_BLOC DE TEXTE_
#####
Les Éleveurs de porcs du Québec ont pour leur part refusé toutes mes demandes d’entrevue.

Olymel s’explique

À défaut d’obtenir l’autorisation de participer à l’une des rencontres organisées par Olymel avec ses fournisseurs de porcs, j’ai pu m’entretenir avec Paul Beauchamp, premier vice-président d’Olymel. Nous avons discuté de la situation financière de l’entreprise, des « menaces » faites aux éleveurs, des nouveaux produits vendus en épicerie, du Programme d’assurance stabilisation des revenus agricoles (ASRA) et des exportations en Asie.

Olymel perd de l’argent et la dette de Sollio (son propriétaire) est très élevée. L’avenir d’Olymel est-il en péril ?

Je vous dirais que la situation n’est pas facile, c’est certain. On a adopté différentes mesures au fil des mois, et quasiment des années maintenant, pour corriger la situation. Mais c’est beau, dire « je réduis, je ferme », mais si tu n’as pas de main-d’œuvre, tu n’es pas capable d’opérer de la même façon. Là, les travailleurs étrangers s’en reviennent.

PHOTO ALEXIS K LAFLAMME, FOURNIE PAR OLYMEL

Paul Beauchamp, premier vice-président d’Olymel

On a disposé d’équipements, on a disposé d’usines, on a annoncé des fermetures. Il y en a peut-être d’autres dans notre processus interne. D’autres mesures internes ne changeront pas le visage de l’entreprise, mais elles vont peut-être nous amener à avoir un ou deux sites de moins parce que les activités vont se déplacer.

Oui, le porc frais va très mal, mais le porc transformé, la volaille fraîche et transformée vont super bien. Il y a une conjoncture dans le porc frais et c’est ce qu’on a décidé d’endiguer pour retrouver la voie de la rentabilité, mais on n’est pas dans une situation de devoir penser à se mettre sous la protection de la loi sur les arrangements avec les créanciers.
#####
_CONSIGNE 1_
Selon le texte sur Olymel :
(a) Quel poste Paul Beauchamp occupe-t-il ?
(b) Qui est le propriétaire d'Olymel ?
(c) Quels secteurs de l'entreprise « vont super bien » ?
Le texte sur Olymel et les enregistrements n'ont aucun lien entre eux.
#####
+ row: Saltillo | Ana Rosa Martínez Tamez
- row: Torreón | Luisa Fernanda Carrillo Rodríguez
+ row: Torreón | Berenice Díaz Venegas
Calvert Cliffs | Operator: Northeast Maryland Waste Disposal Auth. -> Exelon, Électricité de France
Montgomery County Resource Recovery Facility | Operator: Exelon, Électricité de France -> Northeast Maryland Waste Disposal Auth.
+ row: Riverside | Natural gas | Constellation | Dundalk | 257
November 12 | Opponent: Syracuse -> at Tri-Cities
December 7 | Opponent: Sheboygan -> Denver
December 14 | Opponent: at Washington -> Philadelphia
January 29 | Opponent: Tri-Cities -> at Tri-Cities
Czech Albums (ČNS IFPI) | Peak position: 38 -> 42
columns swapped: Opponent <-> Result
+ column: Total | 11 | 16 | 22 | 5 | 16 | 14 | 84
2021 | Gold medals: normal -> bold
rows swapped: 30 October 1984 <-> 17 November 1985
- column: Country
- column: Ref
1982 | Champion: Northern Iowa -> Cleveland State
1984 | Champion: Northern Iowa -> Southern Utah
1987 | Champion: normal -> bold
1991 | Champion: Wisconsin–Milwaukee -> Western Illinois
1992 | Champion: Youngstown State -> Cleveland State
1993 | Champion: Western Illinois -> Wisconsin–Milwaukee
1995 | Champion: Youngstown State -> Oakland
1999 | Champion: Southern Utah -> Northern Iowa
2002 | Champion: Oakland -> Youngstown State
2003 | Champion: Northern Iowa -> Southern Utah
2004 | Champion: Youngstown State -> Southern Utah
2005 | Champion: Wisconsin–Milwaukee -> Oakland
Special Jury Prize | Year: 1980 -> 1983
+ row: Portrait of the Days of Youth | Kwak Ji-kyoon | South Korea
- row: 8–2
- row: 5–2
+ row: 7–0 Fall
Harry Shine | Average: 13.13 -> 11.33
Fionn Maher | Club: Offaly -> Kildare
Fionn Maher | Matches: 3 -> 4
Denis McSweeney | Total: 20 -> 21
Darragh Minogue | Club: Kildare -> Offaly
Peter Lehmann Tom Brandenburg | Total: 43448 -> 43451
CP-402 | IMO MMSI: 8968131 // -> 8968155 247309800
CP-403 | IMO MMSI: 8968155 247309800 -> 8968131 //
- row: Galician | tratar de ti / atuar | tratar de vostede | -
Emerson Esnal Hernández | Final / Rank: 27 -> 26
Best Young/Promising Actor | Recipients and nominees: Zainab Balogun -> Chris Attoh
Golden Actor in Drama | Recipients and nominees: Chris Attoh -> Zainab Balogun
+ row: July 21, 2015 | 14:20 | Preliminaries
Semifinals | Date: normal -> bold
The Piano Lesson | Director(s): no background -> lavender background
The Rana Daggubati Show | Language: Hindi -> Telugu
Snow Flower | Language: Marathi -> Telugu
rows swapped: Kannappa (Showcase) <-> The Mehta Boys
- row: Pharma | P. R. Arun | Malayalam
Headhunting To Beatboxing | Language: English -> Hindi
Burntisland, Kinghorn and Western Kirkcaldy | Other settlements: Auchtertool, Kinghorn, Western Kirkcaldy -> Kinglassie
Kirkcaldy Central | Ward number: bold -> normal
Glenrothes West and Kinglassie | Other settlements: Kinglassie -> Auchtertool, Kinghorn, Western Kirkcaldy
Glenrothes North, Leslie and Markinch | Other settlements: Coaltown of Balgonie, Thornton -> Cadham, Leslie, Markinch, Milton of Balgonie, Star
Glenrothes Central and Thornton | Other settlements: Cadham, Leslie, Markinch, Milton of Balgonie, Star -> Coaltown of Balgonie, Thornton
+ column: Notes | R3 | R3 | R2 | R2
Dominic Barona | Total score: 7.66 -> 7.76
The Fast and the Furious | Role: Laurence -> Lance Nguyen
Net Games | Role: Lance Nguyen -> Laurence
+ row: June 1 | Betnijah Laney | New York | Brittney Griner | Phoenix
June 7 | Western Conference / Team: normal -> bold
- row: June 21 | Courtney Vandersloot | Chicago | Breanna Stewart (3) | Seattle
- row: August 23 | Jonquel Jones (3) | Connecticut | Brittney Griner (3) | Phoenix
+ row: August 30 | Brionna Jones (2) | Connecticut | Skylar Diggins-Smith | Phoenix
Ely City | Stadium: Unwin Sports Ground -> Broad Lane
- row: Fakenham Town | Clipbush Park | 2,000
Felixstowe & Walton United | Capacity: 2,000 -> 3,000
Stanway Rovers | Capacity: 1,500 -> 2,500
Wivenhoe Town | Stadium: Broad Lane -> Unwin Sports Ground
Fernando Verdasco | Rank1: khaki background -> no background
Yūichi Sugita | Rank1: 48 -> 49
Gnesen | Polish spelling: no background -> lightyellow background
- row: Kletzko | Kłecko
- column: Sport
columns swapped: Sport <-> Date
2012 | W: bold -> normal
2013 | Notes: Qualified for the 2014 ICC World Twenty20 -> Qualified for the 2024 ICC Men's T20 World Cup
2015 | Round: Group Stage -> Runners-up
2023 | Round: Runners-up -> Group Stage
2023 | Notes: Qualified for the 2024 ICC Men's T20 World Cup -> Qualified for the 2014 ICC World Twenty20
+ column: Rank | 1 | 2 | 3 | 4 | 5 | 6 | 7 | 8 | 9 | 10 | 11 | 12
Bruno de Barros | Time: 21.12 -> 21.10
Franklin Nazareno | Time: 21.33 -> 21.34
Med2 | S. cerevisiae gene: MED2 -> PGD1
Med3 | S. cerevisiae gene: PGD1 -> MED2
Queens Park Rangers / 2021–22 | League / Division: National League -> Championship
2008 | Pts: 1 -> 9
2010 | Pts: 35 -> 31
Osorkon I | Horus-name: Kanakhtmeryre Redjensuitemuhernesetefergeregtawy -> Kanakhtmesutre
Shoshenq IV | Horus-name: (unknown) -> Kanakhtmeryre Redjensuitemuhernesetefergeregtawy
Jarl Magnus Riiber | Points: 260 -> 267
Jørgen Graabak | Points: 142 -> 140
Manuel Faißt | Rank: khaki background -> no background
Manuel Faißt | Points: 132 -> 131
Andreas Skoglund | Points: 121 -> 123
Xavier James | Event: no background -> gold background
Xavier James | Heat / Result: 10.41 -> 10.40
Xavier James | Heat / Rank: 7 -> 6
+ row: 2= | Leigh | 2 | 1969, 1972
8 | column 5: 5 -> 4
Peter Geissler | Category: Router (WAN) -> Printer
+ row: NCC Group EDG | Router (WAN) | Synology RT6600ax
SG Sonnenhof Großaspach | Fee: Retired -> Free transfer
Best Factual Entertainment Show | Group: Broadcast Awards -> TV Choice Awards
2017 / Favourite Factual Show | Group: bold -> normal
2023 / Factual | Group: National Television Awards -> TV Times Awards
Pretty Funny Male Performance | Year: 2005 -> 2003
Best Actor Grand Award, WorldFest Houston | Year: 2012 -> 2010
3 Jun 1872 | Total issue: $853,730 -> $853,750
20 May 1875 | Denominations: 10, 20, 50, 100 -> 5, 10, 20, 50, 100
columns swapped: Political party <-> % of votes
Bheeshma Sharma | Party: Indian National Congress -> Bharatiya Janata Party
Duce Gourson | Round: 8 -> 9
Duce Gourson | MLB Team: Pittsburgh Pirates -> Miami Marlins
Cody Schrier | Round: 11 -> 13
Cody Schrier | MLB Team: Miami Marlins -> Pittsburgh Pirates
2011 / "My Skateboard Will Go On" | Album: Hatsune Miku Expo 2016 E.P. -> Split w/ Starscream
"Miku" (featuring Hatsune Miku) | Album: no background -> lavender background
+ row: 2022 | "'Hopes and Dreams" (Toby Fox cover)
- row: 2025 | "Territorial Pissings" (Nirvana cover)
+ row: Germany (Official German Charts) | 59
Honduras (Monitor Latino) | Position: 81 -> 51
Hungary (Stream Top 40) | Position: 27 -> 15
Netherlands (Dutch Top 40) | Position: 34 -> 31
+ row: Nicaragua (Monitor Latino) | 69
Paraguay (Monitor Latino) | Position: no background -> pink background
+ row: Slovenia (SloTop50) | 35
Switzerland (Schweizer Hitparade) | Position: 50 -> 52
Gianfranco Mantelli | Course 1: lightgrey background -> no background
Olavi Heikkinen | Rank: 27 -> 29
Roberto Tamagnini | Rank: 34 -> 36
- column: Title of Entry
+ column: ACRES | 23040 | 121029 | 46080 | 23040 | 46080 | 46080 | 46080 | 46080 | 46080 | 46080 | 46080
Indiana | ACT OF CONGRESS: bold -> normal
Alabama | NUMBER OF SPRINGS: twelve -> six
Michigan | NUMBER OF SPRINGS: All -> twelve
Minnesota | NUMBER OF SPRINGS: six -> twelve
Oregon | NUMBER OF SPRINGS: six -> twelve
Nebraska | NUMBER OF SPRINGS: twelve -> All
#####
_CONSIGNE 2_
Modifiez les enregistrements en commençant au tout premier et en terminant par la ligne qui contient « - row: Galician », incluse : remplacez « Champion » par « Winner » sans rien changer d'autre, puis donnez uniquement ces lignes.

_RÉPONSE FINALE 1_
(a) Il est premier vice-président d'Olymel.
(b) Sollio.
(c) Le porc transformé ainsi que la volaille fraîche et transformée.

_RÉPONSE FINALE 2_
+ row: Saltillo | Ana Rosa Martínez Tamez
- row: Torreón | Luisa Fernanda Carrillo Rodríguez
+ row: Torreón | Berenice Díaz Venegas
Calvert Cliffs | Operator: Northeast Maryland Waste Disposal Auth. -> Exelon, Électricité de France
Montgomery County Resource Recovery Facility | Operator: Exelon, Électricité de France -> Northeast Maryland Waste Disposal Auth.
+ row: Riverside | Natural gas | Constellation | Dundalk | 257
November 12 | Opponent: Syracuse -> at Tri-Cities
December 7 | Opponent: Sheboygan -> Denver
December 14 | Opponent: at Washington -> Philadelphia
January 29 | Opponent: Tri-Cities -> at Tri-Cities
Czech Albums (ČNS IFPI) | Peak position: 38 -> 42
columns swapped: Opponent <-> Result
+ column: Total | 11 | 16 | 22 | 5 | 16 | 14 | 84
2021 | Gold medals: normal -> bold
rows swapped: 30 October 1984 <-> 17 November 1985
- column: Country
- column: Ref
1982 | Winner: Northern Iowa -> Cleveland State
1984 | Winner: Northern Iowa -> Southern Utah
1987 | Winner: normal -> bold
1991 | Winner: Wisconsin–Milwaukee -> Western Illinois
1992 | Winner: Youngstown State -> Cleveland State
1993 | Winner: Western Illinois -> Wisconsin–Milwaukee
1995 | Winner: Youngstown State -> Oakland
1999 | Winner: Southern Utah -> Northern Iowa
2002 | Winner: Oakland -> Youngstown State
2003 | Winner: Northern Iowa -> Southern Utah
2004 | Winner: Youngstown State -> Southern Utah
2005 | Winner: Wisconsin–Milwaukee -> Oakland
Special Jury Prize | Year: 1980 -> 1983
+ row: Portrait of the Days of Youth | Kwak Ji-kyoon | South Korea
- row: 8–2
- row: 5–2
+ row: 7–0 Fall
Harry Shine | Average: 13.13 -> 11.33
Fionn Maher | Club: Offaly -> Kildare
Fionn Maher | Matches: 3 -> 4
Denis McSweeney | Total: 20 -> 21
Darragh Minogue | Club: Kildare -> Offaly
Peter Lehmann Tom Brandenburg | Total: 43448 -> 43451
CP-402 | IMO MMSI: 8968131 // -> 8968155 247309800
CP-403 | IMO MMSI: 8968155 247309800 -> 8968131 //
- row: Galician | tratar de ti / atuar | tratar de vostede | -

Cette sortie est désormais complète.